Assuming that forward-looking cities like Fort Collins and Kashiwanoha reach their energy goals, can that success be replicated? “A good electricity future will depend on every new technology you can think of,” says EPRI’s Gellings. “Energy storage, device efficiency, better ways to mine coal and extract natural gas, grid sensors, more advanced generation.” Should any one of these technologies not progress in the way that experts now assume they will, it could throw a wrench in the works, he says. Regulators and policymakers will also need to be convinced to make the hefty investments in infrastructure that a smarter integrated grid will require.
Even if all these changes come to pass, the grid in 2064 will still look a lot like today’s grid in some key ways. Big coal plants, for instance, will remain a large part of the energy mix. According to the U.S. Energy Information Administration’s International Energy Outlook 2013, the United States, Australia, and many other countries will retire their aging coal plants, but other countries will continue to build new ones. China, already the world’s leading coal user, will add about 530 gigawatts of coal-fired power capacity by 2040, the report projects. And so coal’s share of electricity generation worldwide in 2040 will likely be just a few percentage points below what it was in 2010.
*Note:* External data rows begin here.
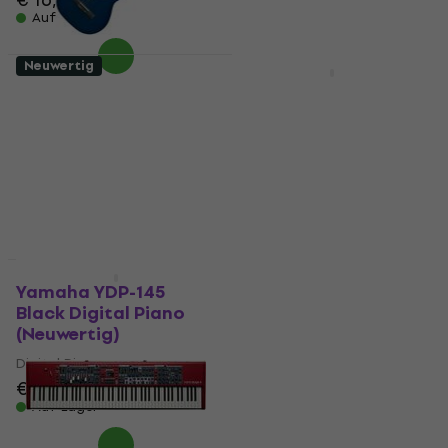
Auf Lager
Auf Lager
Neuwertig
Wie neu
Pasadena SC041 4/4
Yamaha YDP-145
Blue Konzertgitarre
Black Digital Piano
(Wie neu)
(Neuwertig)
Konzertgitarre
Digital Piano
€ 61
€ 62,70
€ 870
Auf Lager
Auf Lager
Nur ausgepackt
Neuwertig
Yamaha YDP-145
Pasadena 17-Tone
Black Digital Piano
Kalimba (Wie neu)
(Neuwertig)
Kalimba
Digital Piano
€ 27,90
€ 28,61
€ 870
Auf Lager
Auf Lager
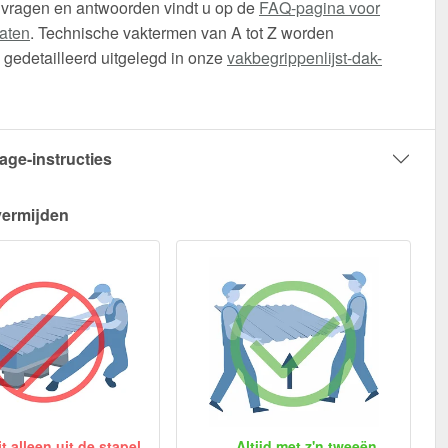
 vragen en antwoorden vindt u op de
FAQ-pagina voor
aten
. Technische vaktermen van A tot Z worden
gedetailleerd uitgelegd in onze
vakbegrippenlijst-dak-
age-instructies
vermijden
 alleen uit de stapel
Altijd met z'n tweeën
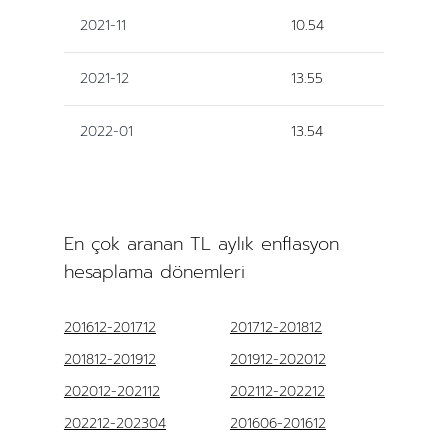
2021-11
10.54
2021-12
13.55
2022-01
13.54
En çok aranan TL aylık enflasyon
hesaplama dönemleri
201612-201712
201712-201812
201812-201912
201912-202012
202012-202112
202112-202212
202212-202304
201606-201612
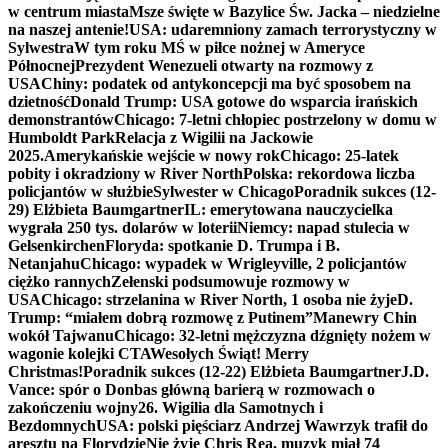
w centrum miasta
Msze święte w Bazylice Św. Jacka – niedzielne
na naszej antenie!
USA: udaremniony zamach terrorystyczny w
Sylwestra
W tym roku MŚ w piłce nożnej w Ameryce
Północnej
Prezydent Wenezueli otwarty na rozmowy z
USA
Chiny: podatek od antykoncepcji ma być sposobem na
dzietność
Donald Trump: USA gotowe do wsparcia irańskich
demonstrantów
Chicago: 7-letni chłopiec postrzelony w domu w
Humboldt Park
Relacja z Wigilii na Jackowie
2025.
Amerykańskie wejście w nowy rok
Chicago: 25-latek
pobity i okradziony w River North
Polska: rekordowa liczba
policjantów w służbie
Sylwester w Chicago
Poradnik sukces (12-
29) Elżbieta Baumgartner
IL: emerytowana nauczycielka
wygrała 250 tys. dolarów w loterii
Niemcy: napad stulecia w
Gelsenkirchen
Floryda: spotkanie D. Trumpa i B.
Netanjahu
Chicago: wypadek w Wrigleyville, 2 policjantów
ciężko rannych
Zełenski podsumowuje rozmowy w
USA
Chicago: strzelanina w River North, 1 osoba nie żyje
D.
Trump: “miałem dobrą rozmowę z Putinem”
Manewry Chin
wokół Tajwanu
Chicago: 32-letni mężczyzna dźgnięty nożem w
wagonie kolejki CTA
Wesołych Świąt! Merry
Christmas!
Poradnik sukces (12-22) Elżbieta Baumgartner
J.D.
Vance: spór o Donbas główną barierą w rozmowach o
zakończeniu wojny
26. Wigilia dla Samotnych i
Bezdomnych
USA: polski pięściarz Andrzej Wawrzyk trafił do
aresztu na Florydzie
Nie żyje Chris Rea, muzyk miał 74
And once those new plants come on line, they’ll be hard to budge. “This is a very inertial field,” says Vaclav Smil, who’s studied the slow pace of change in the power industry. “A single power plant costs like a billion dollars to build. Once you put it in place, you don’t want to tear it out and start again. So innovation will happen mainly at the margins.”
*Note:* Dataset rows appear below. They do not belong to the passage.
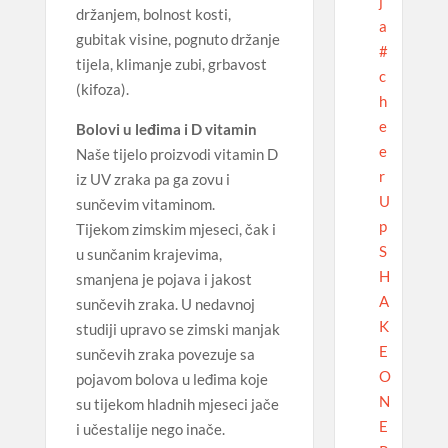
j
držanjem, bolnost kosti,
a
gubitak visine, pognuto držanje
#
tijela, klimanje zubi, grbavost
c
(kifoza).
h
e
Bolovi u leđima i D vitamin
e
Naše tijelo proizvodi vitamin D
r
iz UV zraka pa ga zovu i
U
sunčevim vitaminom.
p
Tijekom zimskim mjeseci, čak i
S
u sunčanim krajevima,
H
smanjena je pojava i jakost
A
sunčevih zraka. U nedavnoj
K
studiji upravo se zimski manjak
E
sunčevih zraka povezuje sa
O
pojavom bolova u leđima koje
N
su tijekom hladnih mjeseci jače
E
i učestalije nego inače.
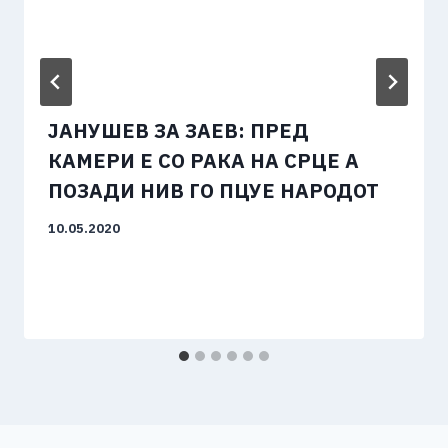
ЈАНУШЕВ ЗА ЗАЕВ: ПРЕД
КАМЕРИ Е СО РАКА НА СРЦЕ А
ПОЗАДИ НИВ ГО ПЦУЕ НАРОДОТ
10.05.2020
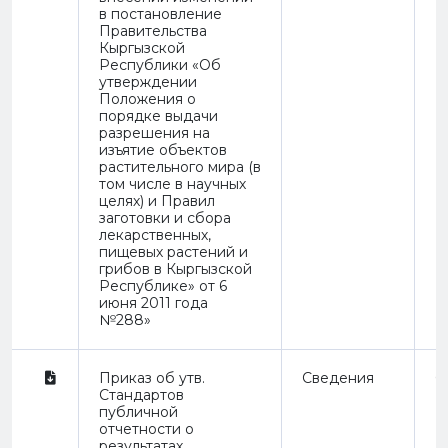
в постановление
Правительства
Кыргызской
Республики «Об
утверждении
Положения о
порядке выдачи
разрешения на
изъятие объектов
растительного мира (в
том числе в научных
целях) и Правил
заготовки и сбора
лекарственных,
пищевых растений и
грибов в Кыргызской
Республике» от 6
июня 2011 года
№288»
Приказ об утв.
Сведения
O
Стандартов
публичной
отчетности о
результатах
Innovation at the margins could still lead to profound changes in the future grid, if cities like Fort Collins and Kashiwanoha get it right. Fifty years from now, says Steve Catanach, manager of light and power at Fort Collins Utilities, the two coal-fired plants from which the city draws 80 percent of its electricity will no longer be active. Taking their place will be new combined-cycle gas turbines but also a larger share of distributed generation. These days, the utility is actively encouraging investments in wind and solar through a new feed-in tariff, which will let customers sell their electricity back to the grid at a guaranteed rate. Greater use of demand-response mechanisms will allow customers to curtail their usage during times of peak demand. And when energy storage becomes affordable, Catanach adds, “we’ll use that to balance the variability of the renewables.”
While some industry experts are wringing their hands over the looming “death spiral” for today’s utilities, Catanach manages to sound optimistic about what’s to come. “Fort Collins is a great place to live, and the lights are always on,” he says. He’s pretty sure that 50 years from now, people will still be able to say the same thing.